When to Start Heparin Drip After TNK
Start unfractionated heparin (UFH) infusion immediately after completing the TNK bolus, with a 60 U/kg IV bolus (maximum 4000 U) followed by 12 U/kg/h infusion (maximum 1000 U/h), targeting an aPTT of 50-70 seconds or 1.5-2.0 times control. 1, 2, 3
Dosing Algorithm
The standard approach for heparin after fibrinolytic therapy follows this sequence:
- Initial bolus: 60 U/kg IV (maximum 4000 U)
- Continuous infusion: 12 U/kg/h (maximum 1000 U/h)
- Target aPTT: 50-70 seconds (1.5-2.0 times control)
- Duration: 24-48 hours or until revascularization 1, 2, 3
Monitor aPTT at 3,6,12, and 24 hours after starting treatment to ensure therapeutic anticoagulation 1, 3.
Timing Considerations
The heparin infusion should begin immediately following TNK administration—there is no waiting period. 1, 2 The 2013 ACC/AHA STEMI guidelines explicitly state that UFH should be started as adjunctive therapy to support fibrinolytic reperfusion, with the bolus and infusion initiated right after the thrombolytic 2.

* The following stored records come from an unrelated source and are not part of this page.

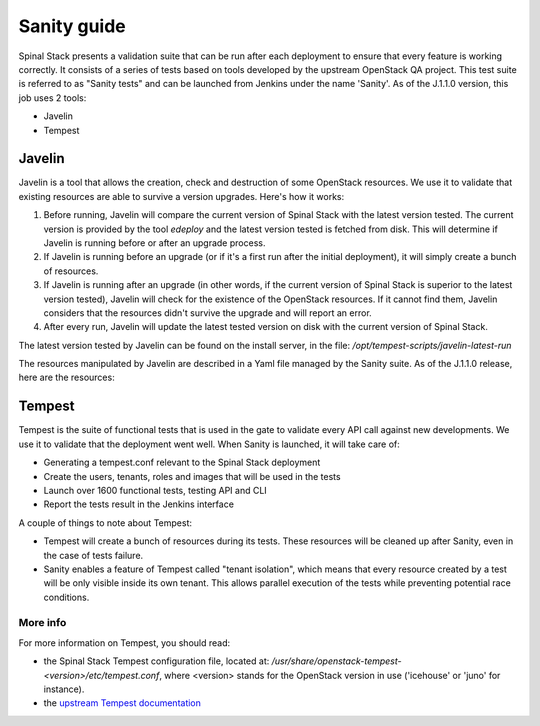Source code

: Sanity guide
============

Spinal Stack presents a validation suite that can be run after each deployment to ensure that every feature is working correctly. It consists of a series of tests based on tools developed by the upstream OpenStack QA project. This test suite is referred to as "Sanity tests" and can be launched from Jenkins under the name 'Sanity'. As of the J.1.1.0 version, this job uses 2 tools:

- Javelin
- Tempest

Javelin
-------

Javelin is a tool that allows the creation, check and destruction of some OpenStack resources. We use it to validate that existing resources are able to survive a version upgrades. Here's how it works:

1. Before running, Javelin will compare the current version of Spinal Stack with the latest version tested. The current version is provided by the tool `edeploy` and the latest version tested is fetched from disk. This will determine if Javelin is running before or after an upgrade process.

2. If Javelin is running before an upgrade (or if it's a first run after the initial deployment), it will simply create a bunch of resources.

3. If Javelin is running after an upgrade (in other words, if the current version of Spinal Stack is superior to the latest version tested), Javelin will check for the existence of the OpenStack resources. If it cannot find them, Javelin considers that the resources didn't survive the upgrade and will report an error.

4. After every run, Javelin will update the latest tested version on disk with the current version of Spinal Stack.

The latest version tested by Javelin can be found on the install server, in the file: `/opt/tempest-scripts/javelin-latest-run`

The resources manipulated by Javelin are described in a Yaml file managed by the Sanity suite. As of the J.1.1.0 release, here are the resources:

.. highlight:: yaml
   # This is a yaml description for the most basic definitions
   # of what should exist across the resource boundary. Perhaps
   # one day this will grow into a Heat resource template, but as
   # Heat isn't a known working element in the upgrades, we do
   # this much simpler thing for now.
   tenants:
   - javelin
   - discuss
   users:
   - name: javelin
     pass: gungnir
     tenant: javelin
   - name: javelin2
     pass: gungnir2
     tenant: discuss
   secgroups:
   - name: angon
     owner: javelin
     description: angon
     rules:
     - 'icmp -1 -1 0.0.0.0/0'
     - 'tcp 22 22 0.0.0.0/0'
   - name: baobab
     owner: javelin
     description: baobab
     rules:
     - 'tcp 80 80 0.0.0.0/0'
   # resources that we want to create
   images:
   - name: javelin_cirros
     owner: javelin
     imgdir: images
     file: cirros-0.3.2-x86_64-blank.img
     format: ami
     aki: cirros-0.3.2-x86_64-vmlinuz
     ari: cirros-0.3.2-x86_64-initrd
   volumes:
   - name: assegai
     server: peltast
     owner: javelin
     gb: 1
     device: /dev/vdb
   - name: pifpouf
     server: hoplite
     owner: javelin
     gb: 2
     device: /dev/vdb
   networks:
   - name: world1
     owner: javelin
   - name: world2
     owner: javelin
   subnets:
   - name: subnet1
     range: 10.1.0.0/24
     network: world1
     owner: javelin
   - name: subnet2
     range: 192.168.1.0/24
     network: world2
     owner: javelin
   routers:
   - name: connector
     owner: javelin
     gateway: true
     subnet:
     - subnet1
     - subnet2
   servers:
   - name: peltast
     owner: javelin
     flavor: m1.small
     image: javelin_cirros
     networks:
     - world1
     secgroups:
     - angon
     - baobab
   - name: hoplite
     owner: javelin
     flavor: m1.medium
     image: javelin_cirros
     networks:
     - world2
     secgroups:
     - angon
   objects:
   - container: jc1
     name: javelin1
     owner: javelin
     file: /etc/hosts
   telemetry: true



Tempest
-------

Tempest is the suite of functional tests that is used in the gate to validate every API call against new developments. We use it to validate that the deployment went well. When Sanity is launched, it will take care of:

- Generating a tempest.conf relevant to the Spinal Stack deployment
- Create the users, tenants, roles and images that will be used in the tests
- Launch over 1600 functional tests, testing API and CLI
- Report the tests result in the Jenkins interface

A couple of things to note about Tempest:

- Tempest will create a bunch of resources during its tests. These resources will be cleaned up after Sanity, even in the case of tests failure.
- Sanity enables a feature of Tempest called "tenant isolation", which means that every resource created by a test will be only visible inside its own tenant. This allows parallel execution of the tests while preventing potential race conditions.

More info
^^^^^^^^^

For more information on Tempest, you should read:

- the Spinal Stack Tempest configuration file, located at: `/usr/share/openstack-tempest-<version>/etc/tempest.conf`, where <version> stands for the OpenStack version in use ('icehouse' or 'juno' for instance).
- the `upstream Tempest documentation`_


.. _`upstream Tempest documentation`: http://docs.openstack.org/developer/tempest/index.html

Alternative Anticoagulant Options
If UFH is not suitable, consider these alternatives with fibrinolytic therapy:
Enoxaparin (preferred over UFH in some guidelines):
- Age <75 years: 30 mg IV bolus, then 15 minutes later start 1 mg/kg SC every 12 hours (maximum 100 mg for first two doses)

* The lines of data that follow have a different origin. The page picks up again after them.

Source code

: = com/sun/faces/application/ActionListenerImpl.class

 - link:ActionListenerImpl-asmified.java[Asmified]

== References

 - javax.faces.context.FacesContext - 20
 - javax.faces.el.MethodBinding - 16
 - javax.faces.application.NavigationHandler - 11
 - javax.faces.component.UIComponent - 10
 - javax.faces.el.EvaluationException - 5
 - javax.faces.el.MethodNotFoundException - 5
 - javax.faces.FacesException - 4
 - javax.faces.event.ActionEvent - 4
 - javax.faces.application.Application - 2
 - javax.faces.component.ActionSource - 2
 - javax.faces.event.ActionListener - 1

- Age ≥75 years: No IV bolus; start with 0.75 mg/kg SC every 12 hours (maximum 75 mg for first two doses)
- Creatinine clearance <30 mL/min: 1 mg/kg SC every 24 hours
- Duration: Up to 8 days or until revascularization 1, 2
Fondaparinux:
- 2.5 mg IV bolus followed by 2.5 mg SC once daily
- Duration: Up to 8 days or hospital discharge
- Contraindicated if creatinine clearance <30 mL/min 1, 2
Critical Caveats
Do not delay heparin for 24 hours after TNK—this is a common misconception. The 24-hour restriction applies to antiplatelet agents other than aspirin (like clopidogrel loading doses >300 mg in elderly patients), not to heparin 1, 2. Heparin is essential for maintaining vessel patency after thrombolysis and preventing reocclusion 3.
If the patient proceeds to PCI after fibrinolysis: Adjust heparin dosing based on timing of last dose and whether GP IIb/IIIa inhibitors are used. For patients already on UFH, give additional boluses as needed during PCI (50-60 U/kg if using GP IIb/IIIa inhibitors; 70-100 U/kg without) 1, 2.
Monitor for heparin-induced thrombocytopenia (HIT): If heparin continues beyond 5 days, platelet counts must be monitored due to HIT risk 4.
The evidence strongly supports immediate anticoagulation with heparin following fibrinolytic therapy to prevent reocclusion and improve outcomes in STEMI patients 1, 2, 3.